Im Interpretationsspielraum
Von Doris Knecht
Mehrspurige Fahrräder und solche mit Anhängern sind nicht mehr auf die Radwege beschränkt.
über die neuen Radverkehrsregeln
Auch wenn es für immer mehr Radfahrerinnen und Radfahrer, die auch im Winter fahren, keine typische Radsaison mehr gibt: Rechtzeitig zum Frühling treten die neuen Radverkehrsregeln in Kraft. Mit einigen Änderungen, so darf man, wie auch im Auto, künftig nur mit einer Freisprech-Einrichtung telefonieren. Eine für einen Großteil der RadfahrerInnen irrelevante neue Regel, denn wer ein bissl Grips im Schädel hatte, ließ beim Pedalen auch bisher schon das Handy in der Tasche. Wer nicht, sollte jetzt mit Strafe rechnen.
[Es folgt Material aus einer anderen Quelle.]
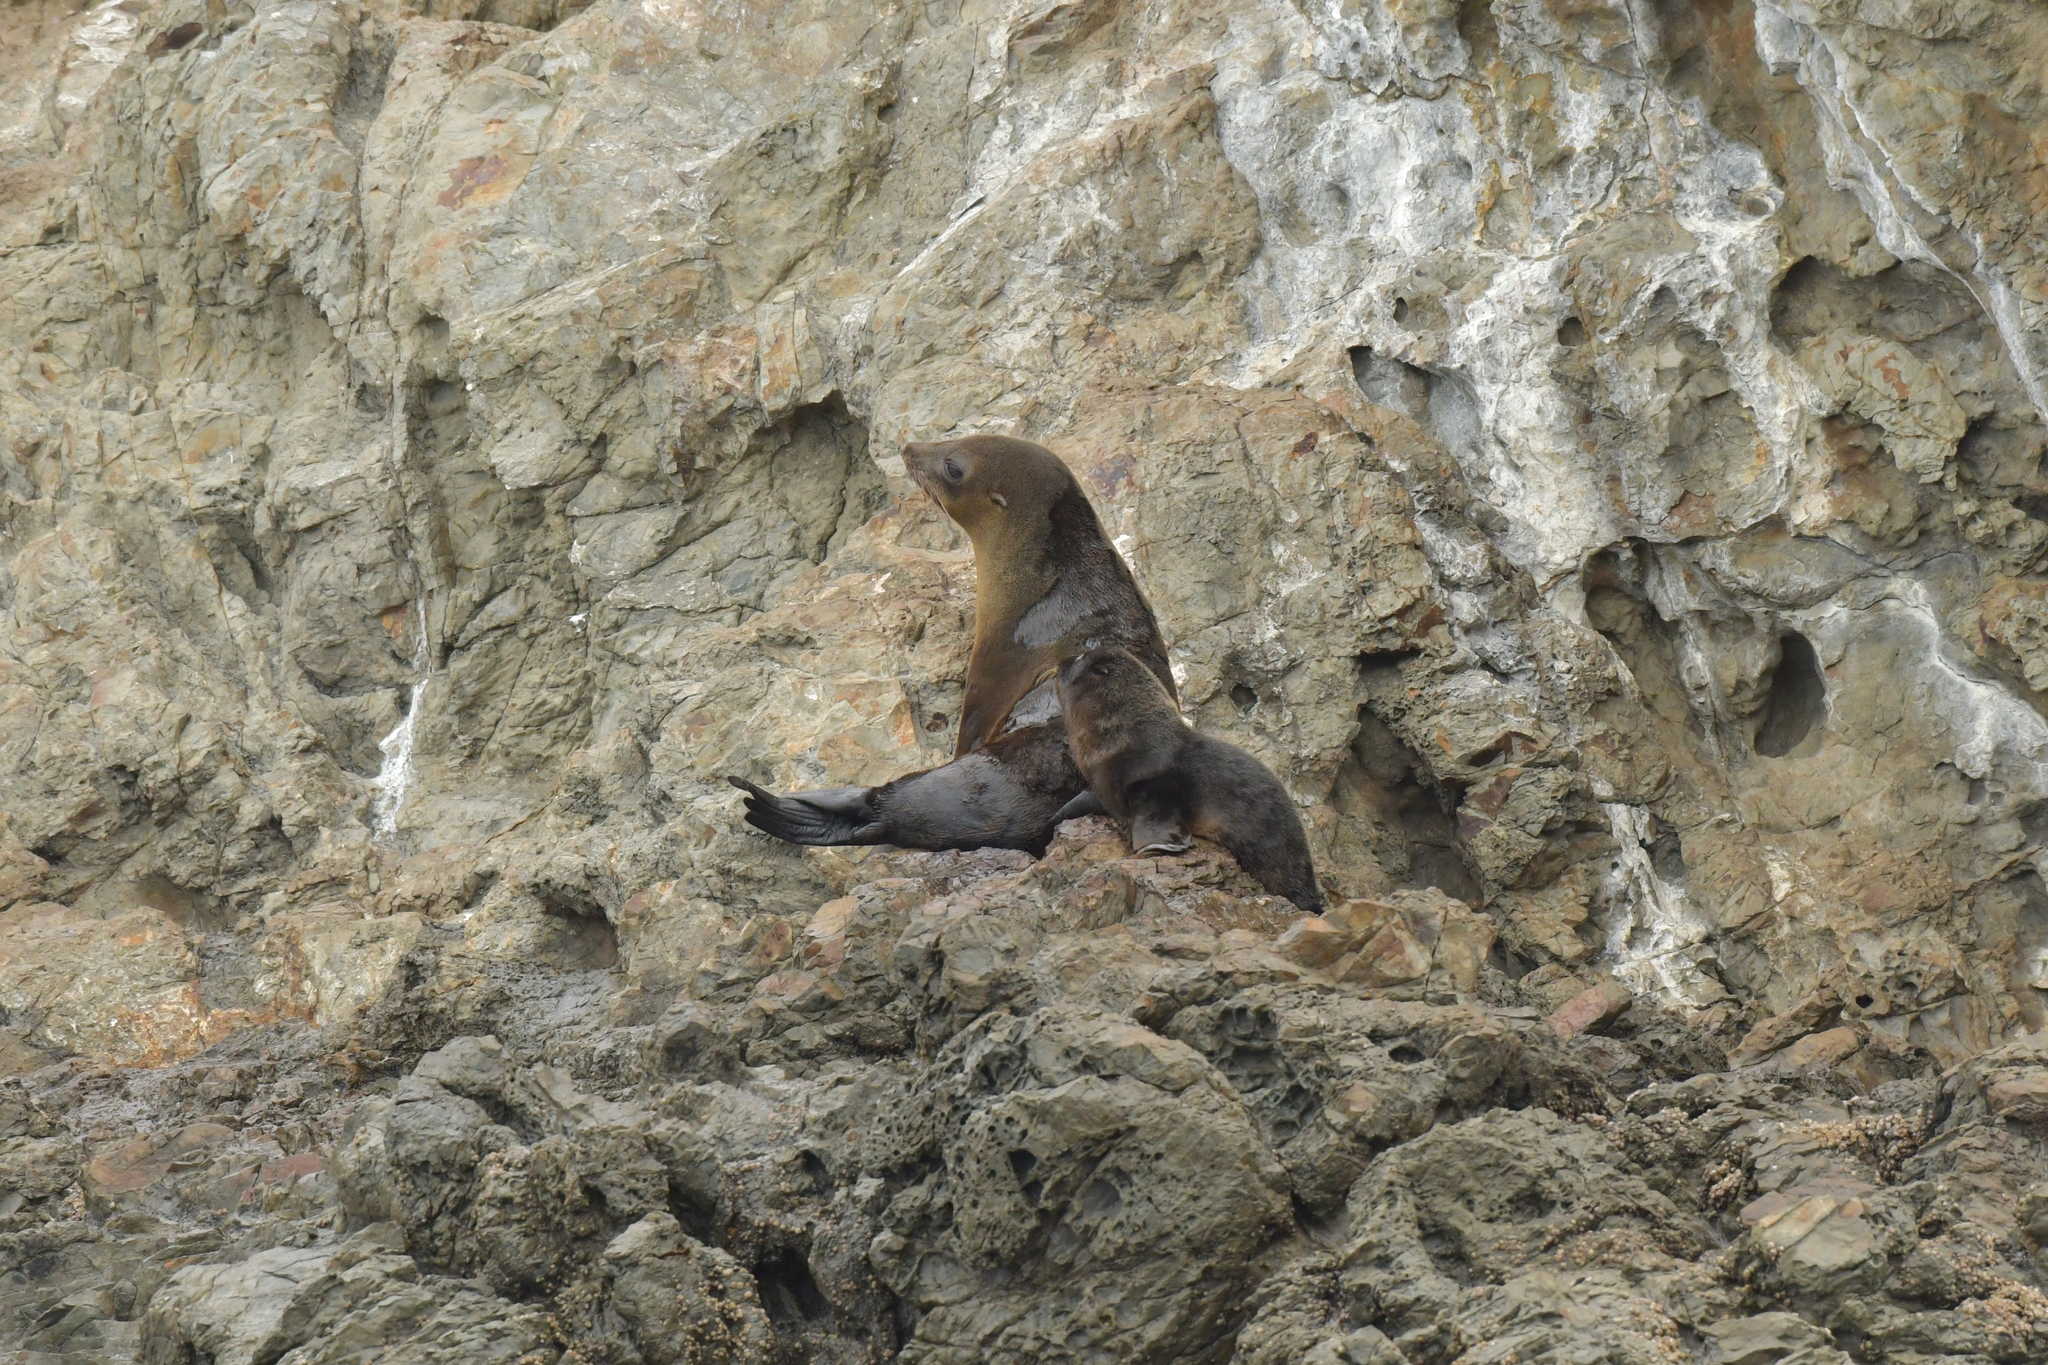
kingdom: Animalia
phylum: Chordata
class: Mammalia
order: Carnivora
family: Otariidae
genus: Arctocephalus
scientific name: Arctocephalus forsteri
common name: New zealand fur seal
Auch neu die blauen, eckigen Schilder, deren Form kein Design-Statement, sondern von Bedeutung ist: Ein Radweg, der mit einem derartigen Schild gekennzeichnet ist, darf benutzt werden, muss aber nicht. Ist das Schild rund, herrscht die alte Radwegbenutzungspflicht, ist es eckig, darf man auch daneben auf der Straße fahren. Meinungsverschiedenheiten wird es dagegen bei folgender Neuregelung geben: „Die Radwegbenutzungspflicht gilt auch dann nicht, wenn die Radfahranlage nicht gefahrlos befahren werden kann, etwa bei Schneelage oder bei schlechtem baulichen Zustand.“
Das bietet tüchtig Interpretationsspielraum. Denn was bedeutet „schlechter baulicher Zustand“ exakt? Prominentestes Beispiel für den miserablen baulichen Zustand eines Radwegs ist immer noch und immer wieder der Ring-Radweg, der teilweise als solcher nicht mehr zu erkennen ist, weil die Markierungen komplett abgefahren sind. Man darf gespannt sein, wie viele Radler ab morgen auf die Ring-Fahrbahn ausweichen.
Und was dann passiert. Ob sich die Wiener Autofahrerinnen und Autofahrer daran gewöhnen werden, nun auch diese Fahrbahn mit schwächeren – aber durchaus schnelleren – Verkehrsteilnehmern zu teilen. Denn auch mehrspurige Fahrräder und solche mit Anhängern – also auch Kinderanhängern – sind künftig nicht mehr auf die Radwege beschränkt. Mit Radlern aller Art ist also zu rechnen; ein bisschen mehr als bisher.